Há o perguntar da artimanha, do engodo, da sedução. O perguntar é um direito inalienável, o não responder também. O perguntar move a ciência, move até mesmo a fé, essa rocha inimperguntável: Jeremias, o profeta questionador, está aí para afirmar que perguntar e ter fé podem conviver, se não em harmonia, naquela desarmonia que só a interrogação pode dar ao humano. Jesus fez no instante derradeiro de sua vida terrena uma interrogação ao pai. Há inúmeros santos questionadores. Deus também pode ser visto, ou acreditado, como uma pergunta, muito mais do que uma resposta. O perguntar muda nossa entonação, criamos até um símbolo para ele na escrita: o curvilíneo ponto de interrogação.
Quanto ao ditado “perguntar não ofende”, o que me irrita é que o perguntador, muitas vezes hipocritamente, se escuda atrás dele. Claro que perguntar ofende, toda pergunta é ofensiva. No senso comum, ofender é uma coisa ruim, que ataca, agride, porém ofender é também fender, enfrentar algo, uma segurança, uma mentira, uma dignidade, uma verdade. Toda pergunta quer ofender, quer abrir, quer ter resposta para algo que não se sabe, ou se sabe à sombra da dúvida.
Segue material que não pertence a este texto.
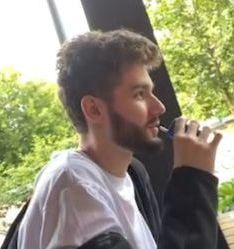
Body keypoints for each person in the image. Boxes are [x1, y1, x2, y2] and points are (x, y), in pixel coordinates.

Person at [17, 29, 223, 249]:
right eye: (139, 94)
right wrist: (193, 179)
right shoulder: (77, 187)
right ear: (94, 109)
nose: (159, 107)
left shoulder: (131, 175)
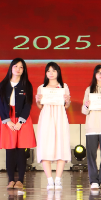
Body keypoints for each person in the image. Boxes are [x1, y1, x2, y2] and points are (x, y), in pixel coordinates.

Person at [0, 58, 37, 189]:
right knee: (10, 150)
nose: (18, 69)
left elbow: (28, 105)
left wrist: (20, 121)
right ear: (11, 68)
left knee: (21, 151)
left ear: (24, 70)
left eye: (21, 67)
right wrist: (7, 121)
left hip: (22, 120)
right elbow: (0, 105)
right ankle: (10, 180)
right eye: (16, 66)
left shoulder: (27, 85)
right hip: (7, 120)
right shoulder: (3, 85)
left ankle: (20, 180)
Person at [35, 61, 71, 190]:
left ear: (58, 72)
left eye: (54, 70)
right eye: (48, 71)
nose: (51, 73)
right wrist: (37, 100)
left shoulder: (63, 86)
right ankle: (50, 180)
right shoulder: (41, 87)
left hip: (60, 117)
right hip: (46, 118)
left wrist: (67, 100)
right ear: (46, 73)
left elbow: (66, 106)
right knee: (46, 146)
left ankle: (58, 180)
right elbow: (40, 106)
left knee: (61, 146)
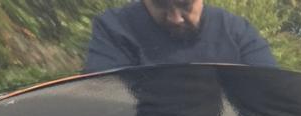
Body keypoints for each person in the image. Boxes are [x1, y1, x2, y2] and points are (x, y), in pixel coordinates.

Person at [83, 0, 276, 73]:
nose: (175, 18)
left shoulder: (237, 32)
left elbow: (273, 96)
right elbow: (100, 104)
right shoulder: (114, 28)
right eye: (160, 4)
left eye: (185, 5)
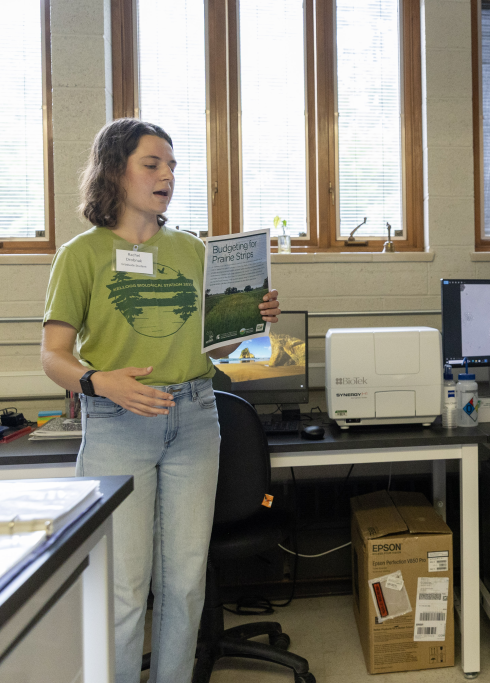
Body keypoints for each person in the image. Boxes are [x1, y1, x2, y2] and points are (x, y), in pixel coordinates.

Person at [40, 118, 281, 683]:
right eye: (152, 164)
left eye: (172, 165)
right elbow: (53, 357)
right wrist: (100, 382)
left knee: (185, 581)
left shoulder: (194, 251)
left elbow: (236, 356)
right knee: (124, 587)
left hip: (196, 418)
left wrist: (255, 322)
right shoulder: (81, 255)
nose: (166, 175)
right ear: (114, 171)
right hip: (117, 422)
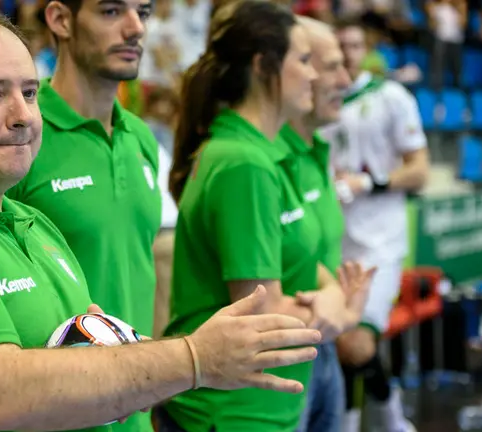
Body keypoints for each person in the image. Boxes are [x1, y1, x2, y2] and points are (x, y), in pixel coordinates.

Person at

A pergunta ofende o perguntado tanto quanto o sol ofende a manhã, a chuva ofende o chão seco. É uma agressão, uma invasão, às vezes benéfica, às vezes daninha, por isso não acredito no provérbio “perguntar não ofende”. Ou melhor, o vejo como um artifício, uma defesa que coloca a pergunta num nível abaixo da afirmação. A afirmação pressupõe certeza, então o sujeito que afirma tem que bancar o que diz, já a pergunta traz sobre si o espectro da dúvida. Não foi afirmado, foi perguntado, portanto o perguntador não pode ser responsabilizado por isso.
A lógica parece simples, mas a linguagem não é tão simples, tão preto no branco. A linguagem é um espaço cinza, dessa forma, muitas vezes, uma pergunta traz dentro dela mais afirmação e mais ofensa (aqui no sentido pejorativo) do que a mais terrível das certezas. A pergunta, sob essa máscara de inocência, pode ser uma arma perigosa nas mãos dos perigosos, ou uma salvadora nas mãos dos salvadores. Como tudo na vida, é uma questão de jeito, de tom, de maleabilidade no uso da pergunta. Tal maleabilidade não parece ser muito usada por quem faz uso de um provérbio tão capenga quanto esse “perguntar não ofende”.